La police à Bordeaux retire son casque en soutien aux gilets jaunes ? Une interprétation douteuse

Une vidéo circule affirmant que des membres des forces de l'ordre ont retiré leur casque à Bordeaux en guise de soutien aux "gilets jaunes". Des informations démenties par les autorités et contestées par un journaliste de l'AFP ayant assisté à la scène.

La scène se déroule à Bordeaux sur le pont d'Aquitaine, date du week-end dernier et du début des manifestations des gilets jaunes. Plus de trois millions de personnes ont vu cette vidéo sur la seule page d'un utilisateur Facebook.

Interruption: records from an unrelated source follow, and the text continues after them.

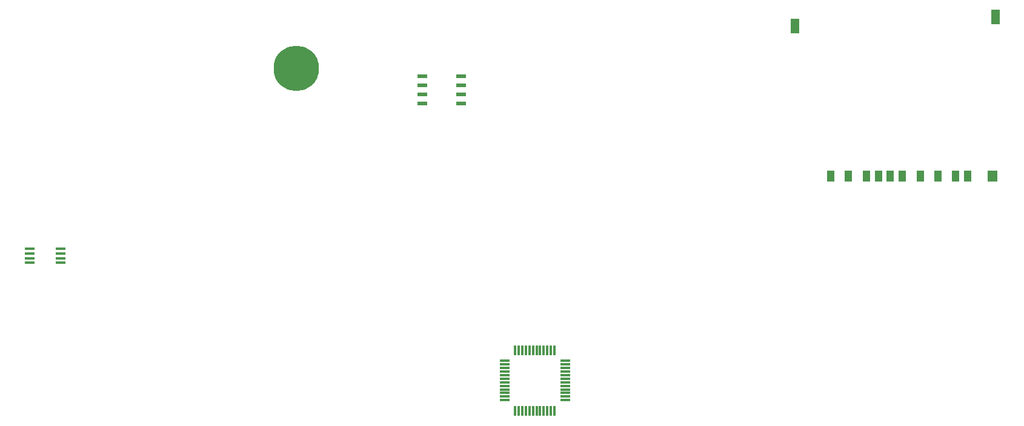
<source format=gbr>
%TF.GenerationSoftware,KiCad,Pcbnew,9.0.5*%
%TF.CreationDate,2025-12-10T02:12:08-06:00*%
%TF.ProjectId,WattMeter,57617474-4d65-4746-9572-2e6b69636164,rev?*%
%TF.SameCoordinates,Original*%
%TF.FileFunction,Paste,Top*%
%TF.FilePolarity,Positive*%
%FSLAX46Y46*%
G04 Gerber Fmt 4.6, Leading zero omitted, Abs format (unit mm)*
G04 Created by KiCad (PCBNEW 9.0.5) date 2025-12-10 02:12:08*
%MOMM*%
%LPD*%
G01*
G04 APERTURE LIST*
%ADD10R,1.000000X1.500000*%
%ADD11R,1.450000X1.500000*%
%ADD12R,1.200000X2.000000*%
%ADD13R,1.400000X0.450000*%
%ADD14R,1.450000X0.300000*%
%ADD15R,0.300000X1.450000*%
%ADD16R,1.460500X0.533400*%
%ADD17C,6.350000*%
G04 APERTURE END LIST*
D10*
%TO.C,J3*%
X195020000Y-62720000D03*
X197520000Y-62720000D03*
X200870000Y-62720000D03*
X202520000Y-62720000D03*
X205020000Y-62720000D03*
X207520000Y-62720000D03*
X209950000Y-62720000D03*
X211650000Y-62720000D03*
X192520000Y-62720000D03*
X199220000Y-62720000D03*
D11*
X215100000Y-62720000D03*
D12*
X187520000Y-41710000D03*
X215520000Y-40510000D03*
%TD*%
D13*
%TO.C,IC2*%
X80560000Y-72925000D03*
X80560000Y-73575000D03*
X80560000Y-74225000D03*
X80560000Y-74875000D03*
X84960000Y-74875000D03*
X84960000Y-74225000D03*
X84960000Y-73575000D03*
X84960000Y-72925000D03*
%TD*%
D14*
%TO.C,IC1*%
X146955000Y-88585000D03*
X146955000Y-89085000D03*
X146955000Y-89585000D03*
X146955000Y-90085000D03*
X146955000Y-90585000D03*
X146955000Y-91085000D03*
X146955000Y-91585000D03*
X146955000Y-92085000D03*
X146955000Y-92585000D03*
X146955000Y-93085000D03*
X146955000Y-93585000D03*
X146955000Y-94085000D03*
D15*
X148430000Y-95560000D03*
X148930000Y-95560000D03*
X149430000Y-95560000D03*
X149930000Y-95560000D03*
X150430000Y-95560000D03*
X150930000Y-95560000D03*
X151430000Y-95560000D03*
X151930000Y-95560000D03*
X152430000Y-95560000D03*
X152930000Y-95560000D03*
X153430000Y-95560000D03*
X153930000Y-95560000D03*
D14*
X155405000Y-94085000D03*
X155405000Y-93585000D03*
X155405000Y-93085000D03*
X155405000Y-92585000D03*
X155405000Y-92085000D03*
X155405000Y-91585000D03*
X155405000Y-91085000D03*
X155405000Y-90585000D03*
X155405000Y-90085000D03*
X155405000Y-89585000D03*
X155405000Y-89085000D03*
X155405000Y-88585000D03*
D15*
X153930000Y-87110000D03*
X153430000Y-87110000D03*
X152930000Y-87110000D03*
X152430000Y-87110000D03*
X151930000Y-87110000D03*
X151430000Y-87110000D03*
X150930000Y-87110000D03*
X150430000Y-87110000D03*
X149930000Y-87110000D03*
X149430000Y-87110000D03*
X148930000Y-87110000D03*
X148430000Y-87110000D03*
%TD*%
D16*
%TO.C,U3*%
X135425850Y-48765000D03*
X135425850Y-50035000D03*
X135425850Y-51305000D03*
X135425850Y-52575000D03*
X140874150Y-52575000D03*
X140874150Y-51305000D03*
X140874150Y-50035000D03*
X140874150Y-48765000D03*
%TD*%
D17*
%TO.C,BT1*%
X117875000Y-47690000D03*
%TD*%
M02*

</source>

Capture d'écran d'une publication Facebook erronée, le 23 novembre 2018Capture d'écran d'une publication Facebook erronée, le 23 novembre 2018

La direction de la Sécurité publique de Bordeaux, interrogée par le bureau de l'AFP à Bordeaux, a pourtant réfuté cette interprétation : cette "captation d'image est un détournement des choses" car le contexte est "différent" de ce que le narrateur explique.

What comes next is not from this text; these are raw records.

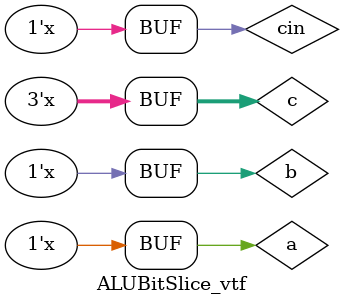
<source format=v>
`timescale 1ns / 1ps


module ALUBitSlice_vtf;

	// Inputs
	reg a, b, cin;
	reg [2:0] c;

	// Outputs
	wire cout, f;
	reg tc_cout, tc_f, error;

	// Instantiate the Unit Under Test (UUT)
	ALUBitSlice uut (
		.a(a), 
		.b(b), 
		.cin(cin), 
		.c(c), 
		.cout(cout), 
		.f(f)
	);

	initial begin
		// Initialize Inputs
		{c, cin, a, b} = 4'b0000;
		tc_cout = 0;
		tc_f = 0;
		error = 0;
		// Wait 100 ns for global reset to finish
		#100;
	end
	
	always
	begin
		#20 {c, cin, a, b} = {c, cin, a, b} + 1; //These together serve as a counter
		case(c[0])
			1'b0: tc_cout = a&b || a&cin || b&cin;
			1'b1: tc_cout = a&~b || a&cin || ~b&cin;
		endcase
		case(c)
			3'b000: tc_f = a+b+cin;
			3'b001: tc_f = a+~b+cin;
			3'b010: tc_f = a|b;// If not add or subtract we do not care about carry out
			3'b011: tc_f = a|~b;
			3'b100: tc_f = a&b;
			3'b101: tc_f = a&~b;
			3'b110: tc_f = ~a;
			3'b111: tc_f = ~b;
		endcase
		
	#1	if(f == tc_f && cout == tc_cout) error=0;
			else error = 1;
	end
endmodule

</source>
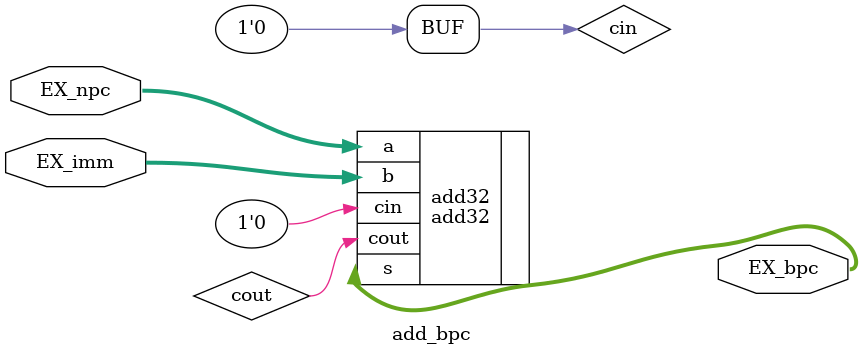
<source format=v>
`ifndef _add_bpc_v_
`define _add_bpc_v_
`endif

`ifndef _add32_v_
`include "modules/adder/add32.v"
`endif

module add_bpc(EX_npc, EX_imm, EX_bpc);
  input wire [31:0] EX_npc, EX_imm;
  output wire [31:0] EX_bpc;
  
  wire cout;
  wire cin = 0;

  add32 add32(
  	.a(EX_npc),
  	.b(EX_imm),
  	.cin(cin),
  	.s(EX_bpc),
  	.cout(cout)
  );

endmodule
</source>
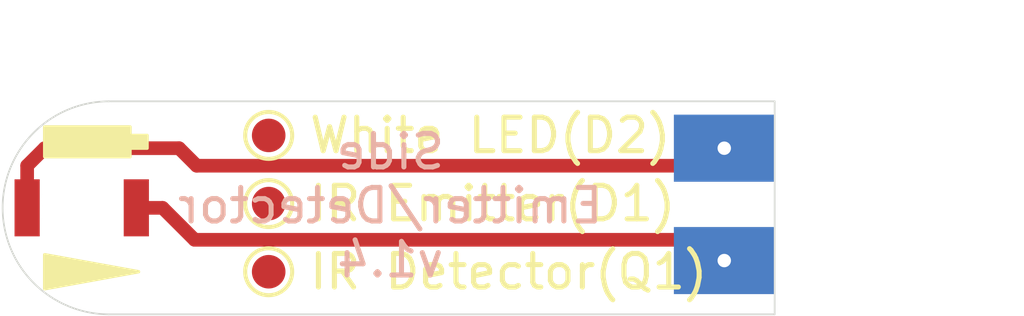
<source format=kicad_pcb>
(kicad_pcb (version 20210606) (generator pcbnew)

  (general
    (thickness 1.6)
  )

  (paper "A4")
  (title_block
    (date "2020-01-15")
    (rev "1.3")
  )

  (layers
    (0 "F.Cu" signal)
    (31 "B.Cu" signal)
    (32 "B.Adhes" user "B.Adhesive")
    (33 "F.Adhes" user "F.Adhesive")
    (34 "B.Paste" user)
    (35 "F.Paste" user)
    (36 "B.SilkS" user "B.Silkscreen")
    (37 "F.SilkS" user "F.Silkscreen")
    (38 "B.Mask" user)
    (39 "F.Mask" user)
    (40 "Dwgs.User" user "User.Drawings")
    (41 "Cmts.User" user "User.Comments")
    (42 "Eco1.User" user "User.Eco1")
    (43 "Eco2.User" user "User.Eco2")
    (44 "Edge.Cuts" user)
    (45 "Margin" user)
    (46 "B.CrtYd" user "B.Courtyard")
    (47 "F.CrtYd" user "F.Courtyard")
    (48 "B.Fab" user)
    (49 "F.Fab" user)
  )

  (setup
    (pad_to_mask_clearance 0.051)
    (solder_mask_min_width 0.25)
    (grid_origin 127.000001 96.520001)
    (pcbplotparams
      (layerselection 0x00010fc_ffffffff)
      (disableapertmacros false)
      (usegerberextensions false)
      (usegerberattributes false)
      (usegerberadvancedattributes false)
      (creategerberjobfile false)
      (svguseinch false)
      (svgprecision 6)
      (excludeedgelayer true)
      (plotframeref false)
      (viasonmask false)
      (mode 1)
      (useauxorigin false)
      (hpglpennumber 1)
      (hpglpenspeed 20)
      (hpglpendiameter 15.000000)
      (dxfpolygonmode true)
      (dxfimperialunits true)
      (dxfusepcbnewfont true)
      (psnegative false)
      (psa4output false)
      (plotreference true)
      (plotvalue true)
      (plotinvisibletext false)
      (sketchpadsonfab false)
      (subtractmaskfromsilk false)
      (outputformat 1)
      (mirror false)
      (drillshape 1)
      (scaleselection 1)
      (outputdirectory "")
    )
  )

  (net 0 "")
  (net 1 "Net-(D1-Pad1)")
  (net 2 "Net-(D1-Pad2)")

  (footprint "asl_footprints:1206_reverse_smd" (layer "F.Cu") (at 126.198001 93.218001 180))

  (footprint "TestPoint:TestPoint_Pad_D1.0mm" (layer "F.Cu") (at 131.7625 91.059))

  (footprint "TestPoint:TestPoint_Pad_D1.0mm" (layer "F.Cu") (at 131.7625 93.091))

  (footprint "TestPoint:TestPoint_Pad_D1.0mm" (layer "F.Cu") (at 131.7625 95.123))

  (footprint "asl_footprints:board_to_board_joint" (layer "B.Cu") (at 146.823001 93.115 -90))

  (gr_poly (pts
 (xy 127.889 95.123)
    (xy 125.095 95.631)
    (xy 125.095 94.615)) (layer "F.SilkS") (width 0.1) (fill solid) (tstamp 00000000-0000-0000-0000-00005e1fd2e7))
  (gr_poly (pts
 (xy 128.143 91.44)
    (xy 127.635 91.44)
    (xy 127.635 91.059)
    (xy 128.143 91.059)) (layer "F.SilkS") (width 0.1) (fill solid) (tstamp 47f7343e-55ab-403a-b1a8-a2a439411cd3))
  (gr_poly (pts
 (xy 127.635 91.694)
    (xy 125.095 91.694)
    (xy 125.095 90.805)
    (xy 127.635 90.805)) (layer "F.SilkS") (width 0.1) (fill solid) (tstamp 745f8766-8987-468c-9f79-47a268115e02))
  (gr_arc (start 127.000001 93.218001) (end 127.000001 90.043001) (angle -180) (layer "Edge.Cuts") (width 0.05) (tstamp 00000000-0000-0000-0000-00005e1fd2df))
  (gr_line (start 146.823001 90.043) (end 127.000001 90.043001) (layer "Edge.Cuts") (width 0.05) (tstamp 13d5f5cc-6bea-4e53-ac8c-98842a12ea53))
  (gr_line (start 146.823001 90.043) (end 146.823001 96.393) (layer "Edge.Cuts") (width 0.05) (tstamp aab26557-77ee-452b-9149-afddfeb288e9))
  (gr_line (start 127 96.393) (end 146.823001 96.393) (layer "Edge.Cuts") (width 0.05) (tstamp c0768b71-c7fe-4e40-8e54-f81ab3d63786))
  (gr_text "Side\nEmitter/Detector\nv1.4" (at 135.382 93.1545) (layer "B.SilkS") (tstamp 4c501c12-275d-4fcf-ad01-d5bc99544eef)
    (effects (font (size 1 1) (thickness 0.15)) (justify mirror))
  )
  (dimension (type orthogonal) (layer "Dwgs.User") (tstamp 06efdcd7-52aa-4216-aebd-08177d855027)
    (pts (xy 146.823001 96.393) (xy 146.823001 90.043))
    (height 2.427)
    (orientation 1)
    (gr_text "6.35 mm" (at 150.750001 93.270001) (layer "Dwgs.User") (tstamp 06efdcd7-52aa-4216-aebd-08177d855027)
      (effects (font (size 1 1) (thickness 0.15)))
    )
    (format (units 3) (units_format 1) (precision 2))
    (style (thickness 0.12) (arrow_length 1.27) (text_position_mode 2) (extension_height 0.58642) (extension_offset 0.5))
  )
  (dimension (type orthogonal) (layer "Dwgs.User") (tstamp 5ee67d29-29f9-49c0-b178-241304a5f0ec)
    (pts (xy 146.823001 90.043) (xy 123.825001 92.520001))
    (height -1.022999)
    (orientation 0)
    (gr_text "23.0 mm" (at 135.324001 87.870001) (layer "Dwgs.User") (tstamp 5ee67d29-29f9-49c0-b178-241304a5f0ec)
      (effects (font (size 1 1) (thickness 0.15)))
    )
    (format (units 3) (units_format 1) (precision 1))
    (style (thickness 0.12) (arrow_length 1.27) (text_position_mode 0) (extension_height 0.58642) (extension_offset 0.5) keep_text_aligned)
  )

  (segment (start 144.703501 94.1705) (end 145.323001 94.79) (width 0.4064) (layer "F.Cu") (net 1) (tstamp 3aebc558-3374-45e2-bfc4-ef5ab10bc4b9))
  (segment (start 127.823001 93.218001) (end 128.604401 93.218001) (width 0.4064) (layer "F.Cu") (net 1) (tstamp 51810e95-c473-4076-a9af-89c11d871c45))
  (segment (start 128.604401 93.218001) (end 129.5569 94.1705) (width 0.4064) (layer "F.Cu") (net 1) (tstamp 838e5033-c38d-4fc3-b527-0df3f645c46a))
  (segment (start 129.5569 94.1705) (end 144.703501 94.1705) (width 0.4064) (layer "F.Cu") (net 1) (tstamp 838fe921-5765-40fd-9c8c-c9c8bf3fbe34))
  (via (at 145.323001 94.79) (size 0.8) (drill 0.4) (layers "F.Cu" "B.Cu") (net 1) (tstamp e3f4756a-4db4-4501-8b07-8b20b423c591))
  (segment (start 129.617701 91.962201) (end 144.8008 91.962201) (width 0.4064) (layer "F.Cu") (net 2) (tstamp 22254460-5042-43a0-8184-6ddad115dc69))
  (segment (start 125.094602 91.44) (end 129.0955 91.44) (width 0.4064) (layer "F.Cu") (net 2) (tstamp 3563dac7-fba7-4279-8697-f4dd90908922))
  (segment (start 144.8008 91.962201) (end 145.323001 91.44) (width 0.4064) (layer "F.Cu") (net 2) (tstamp 8d9aaf1c-ef9e-4f86-bc57-d68e48f14d3c))
  (segment (start 124.573001 91.961601) (end 125.094602 91.44) (width 0.4064) (layer "F.Cu") (net 2) (tstamp b645e7ce-dce7-46b5-b721-c00de36f3bf1))
  (segment (start 129.0955 91.44) (end 129.617701 91.962201) (width 0.4064) (layer "F.Cu") (net 2) (tstamp ccd4b1c8-1f37-46e1-9b98-e545ba2b15c2))
  (segment (start 124.573001 93.218001) (end 124.573001 91.961601) (width 0.4064) (layer "F.Cu") (net 2) (tstamp d7216c9f-af68-4844-8c32-4d26105f3284))
  (via (at 145.323001 91.44) (size 0.8) (drill 0.4) (layers "F.Cu" "B.Cu") (net 2) (tstamp e3205057-a2ae-4eb2-a088-f01f9f5c1c99))

)

</source>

Selon la DSP en effet, les policiers aperçus sur l'extrait ont reçu un ordre de fin de mission et regagnent leurs camions en enlevant leurs casques (qui pèsent 7 kilos, précise la DSP) quand les gilets jaunes présents sur les lieux s'approchent d'eux. C'est là que la vidéo débute.

Un reporter de l'AFP, présent sur les lieux, confirme que "ce n'était pas une marque de soutien aux gilets jaunes mais plutôt une sorte de geste d'apaisement, à un moment où les forces de l'ordre se retiraient".

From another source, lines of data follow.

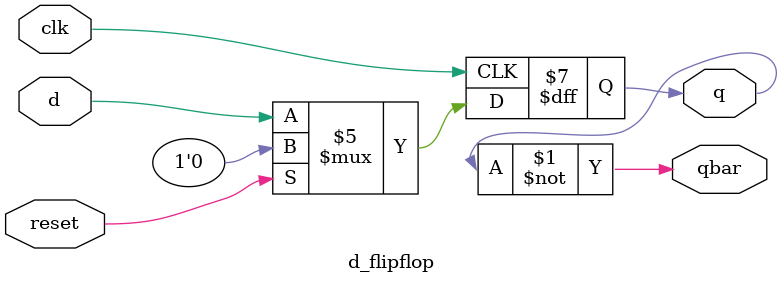
<source format=v>
`timescale 1ns / 1ps


module d_flipflop(d,clk,q,qbar,reset);
input d,clk,reset;
output reg q;
output qbar;
assign qbar=~q;
always @(posedge clk)
begin
if(reset==1'b1)
q=1'b0;
else
q=d;
end
endmodule

</source>
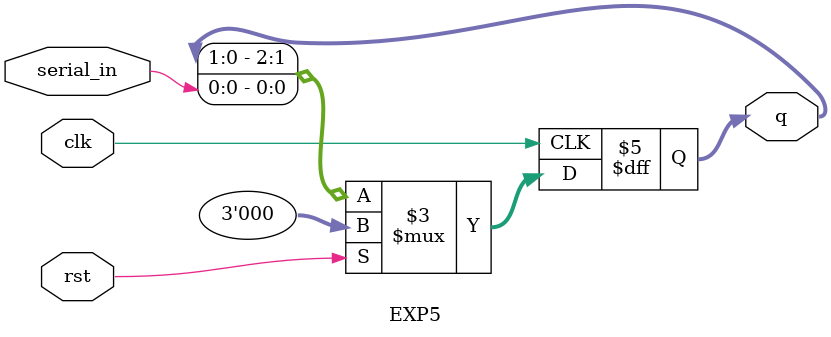
<source format=v>
module EXP5 (
    input  wire clk,     // clock input
    input  wire rst,     // synchronous reset
    input  wire serial_in, // serial data input
    output reg  [2:0] q   // 3-bit register output
);

always @(posedge clk) begin
    if (rst)
        q <= 3'b000;          // reset all bits
    else
        q <= {q[1:0], serial_in}; // shift left
end

endmodule

</source>
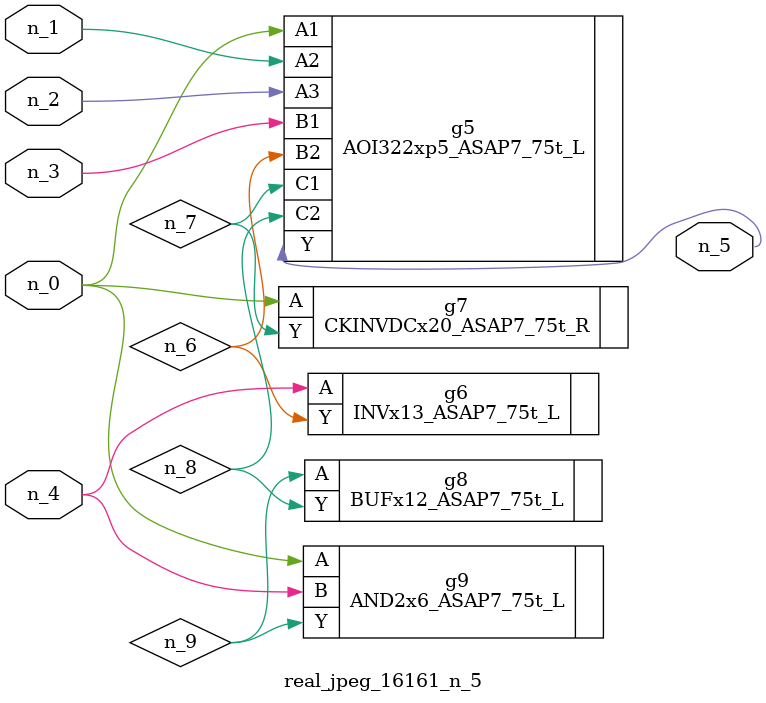
<source format=v>
module real_jpeg_16161_n_5 (n_4, n_0, n_1, n_2, n_3, n_5);

input n_4;
input n_0;
input n_1;
input n_2;
input n_3;

output n_5;

wire n_8;
wire n_6;
wire n_7;
wire n_9;

AOI322xp5_ASAP7_75t_L g5 ( 
.A1(n_0),
.A2(n_1),
.A3(n_2),
.B1(n_3),
.B2(n_6),
.C1(n_7),
.C2(n_8),
.Y(n_5)
);

CKINVDCx20_ASAP7_75t_R g7 ( 
.A(n_0),
.Y(n_7)
);

AND2x6_ASAP7_75t_L g9 ( 
.A(n_0),
.B(n_4),
.Y(n_9)
);

INVx13_ASAP7_75t_L g6 ( 
.A(n_4),
.Y(n_6)
);

BUFx12_ASAP7_75t_L g8 ( 
.A(n_9),
.Y(n_8)
);


endmodule
</source>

Le même reporter a "assisté à une scène absolument similaire dimanche après-midi au péage de Virsac", en Gironde. "Après une heure environ d'échauffourées, il y a eu un retour au calme. Les gendarmes mobiles et les CRS sur place ont alors reçu l'ordre d'enlever leurs casques. Hourras des gilets jaunes qui ont cru à un signe de soutien et chanté +la police avec nous+... Ce n'était clairement pas cela".

Plusieurs autres vidéos ont été partagées ces derniers jours affirmant de la même manière que les forces de l'ordre "retiraient leur casque" afin de manifester leur soutien aux gilets jaunes, à Montpellier", "Saint-Die" ou quelque part dans le Gard.